Families who encounter terminal illness are more likely to support euthanasia. Terminal illnesses take a heavy toll on families and individuals. They are often forced to see a loved one suffer through pain, and this is very difficult. Many families, after these long illnesses, desire an end to the suffering. And, this makes them more likely to support end of life options, like euthanasia.
If one person gets to know someone well enough to know them as family, they almost get to the point that they can feel each other's pains. So, when a family member falls ill enough to want or need euthanasia, they know and feel their pain. Therefore, I believe that family members better know what their own family members need, more than the general public.
Families with terminally ill relatives have to watch them suffer every day, and sometimes live slow painful deaths. If someone in the general public has not had to experience this, it is easier for them to look down on euthanasia. If people put their animals to sleep when they are suffering, why can't we do the same for a loved one?
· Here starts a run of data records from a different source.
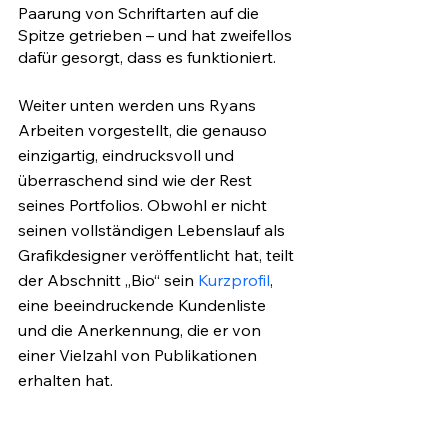
Paarung von Schriftarten auf die 
Spitze getrieben – und hat zweifellos 
dafür gesorgt, dass es funktioniert. 
Weiter unten werden uns Ryans 
Arbeiten vorgestellt, die genauso 
einzigartig, eindrucksvoll und 
überraschend sind wie der Rest 
seines Portfolios. Obwohl er nicht 
seinen vollständigen Lebenslauf als 
Grafikdesigner veröffentlicht hat, teilt 
der Abschnitt „Bio“ sein 
Kurzprofil
, 
eine beeindruckende Kundenliste 
und die Anerkennung, die er von 
einer Vielzahl von Publikationen 
erhalten hat.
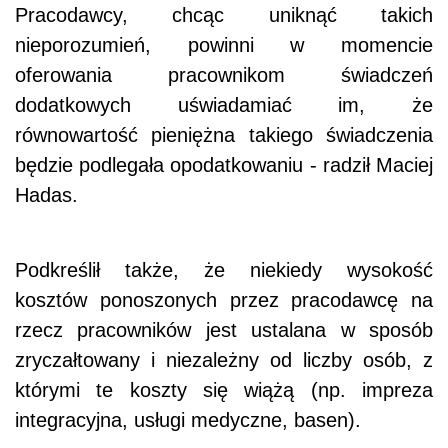
Pracodawcy, chcąc uniknąć takich
nieporozumień, powinni w momencie
oferowania pracownikom świadczeń
dodatkowych uświadamiać im, że
równowartość pieniężna takiego świadczenia
będzie podlegała opodatkowaniu - radził Maciej
Hadas.
Podkreślił także, że niekiedy wysokość
kosztów ponoszonych przez pracodawcę na
rzecz pracowników jest ustalana w sposób
zryczałtowany i niezależny od liczby osób, z
którymi te koszty się wiążą (np. impreza
integracyjna, usługi medyczne, basen).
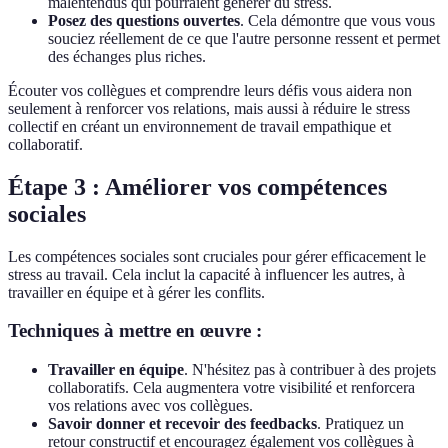
malentendus qui pourraient générer du stress.
Posez des questions ouvertes
. Cela démontre que vous vous
souciez réellement de ce que l'autre personne ressent et permet
des échanges plus riches.
Écouter vos collègues et comprendre leurs défis vous aidera non
seulement à renforcer vos relations, mais aussi à réduire le stress
collectif en créant un environnement de travail empathique et
collaboratif.
Étape 3 : Améliorer vos compétences
sociales
Les compétences sociales sont cruciales pour gérer efficacement le
stress au travail. Cela inclut la capacité à influencer les autres, à
travailler en équipe et à gérer les conflits.
Techniques à mettre en œuvre :
Travailler en équipe
. N'hésitez pas à contribuer à des projets
collaboratifs. Cela augmentera votre visibilité et renforcera
vos relations avec vos collègues.
Savoir donner et recevoir des feedbacks
. Pratiquez un
retour constructif et encouragez également vos collègues à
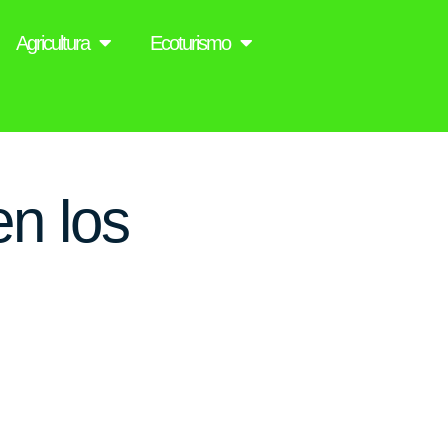
Agricultura
Ecoturismo
en los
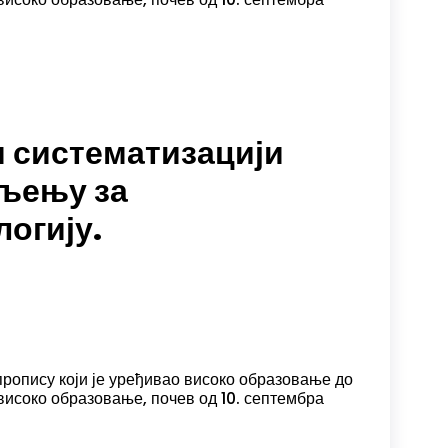
и систематизацији
ељењу за
логију.
пропису који је уређивао високо образовање до
 високо образовање, почев од 10. септембра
I think that, until you see someone suffering and spend countless hours sitting in a hospital next to someone in immense pain, then you can never truly appreciate death. People, in general, are programmed for self-preservation and not many people think about illness and death, unless they are face to face with it. It's an out of sight, out of mind type of thing. There are times when death is a good thing, and I just don't think the average, happy, healthy person can approve of something they don't understand, as much as someone who is watching a loved one suffer.
We all hate to see our loved ones suffer. If we know the outcome is going to be death and that the patient is suffering and the idea of euthanasia has been discussed and approved for all those involved, I see no reason why the public needs to get involved.
I am very much opposed to euthanasia in the medical field. Our healthy loved one lost her life to euthanasia. It is dangers to many lives. The staff can drug someone who is elderly into a vegetative state and say that they are end stages of dementia and have no quality of life. The doctors are allowed to decide who they need to euthanize.This happened in a state where euthanasia is illegal. I would like to see medical staff who participates in euthanasia to be put in prison. It not only takes the lives of people who want to continue to live, it ruins the family's lives.
A person's opinion on the morality of euthanasia is usually formed by their social and religious values. It would be a rare instance, I believe, in which a person facing the demise of a relative would change their views. If anything, facing down a decision of whether to allow euthanasia would steel up their beliefs, whether they were for or against it. If a person has a strong religious belief in the sanctity of all life, and that no human should make a decision to end another's life, then they would likely view such a decision as a test from God. On the other hand, a person who believes that it is best to allow a person to die with dignity and minimal suffering is likely to remain firm in their convictions, when faced with a relative in terminal condition.
Parents of terminal children can sway in either direction on the debate about euthanasia. While some may think they would be sympathetic toward their children and want to see them not suffer, others will fight and do anything possible to keep their child alive and would not be for euthanasia. Also, many other things could play into their decision, such as religious beliefs, other situations in the family, and the specifics of the illness.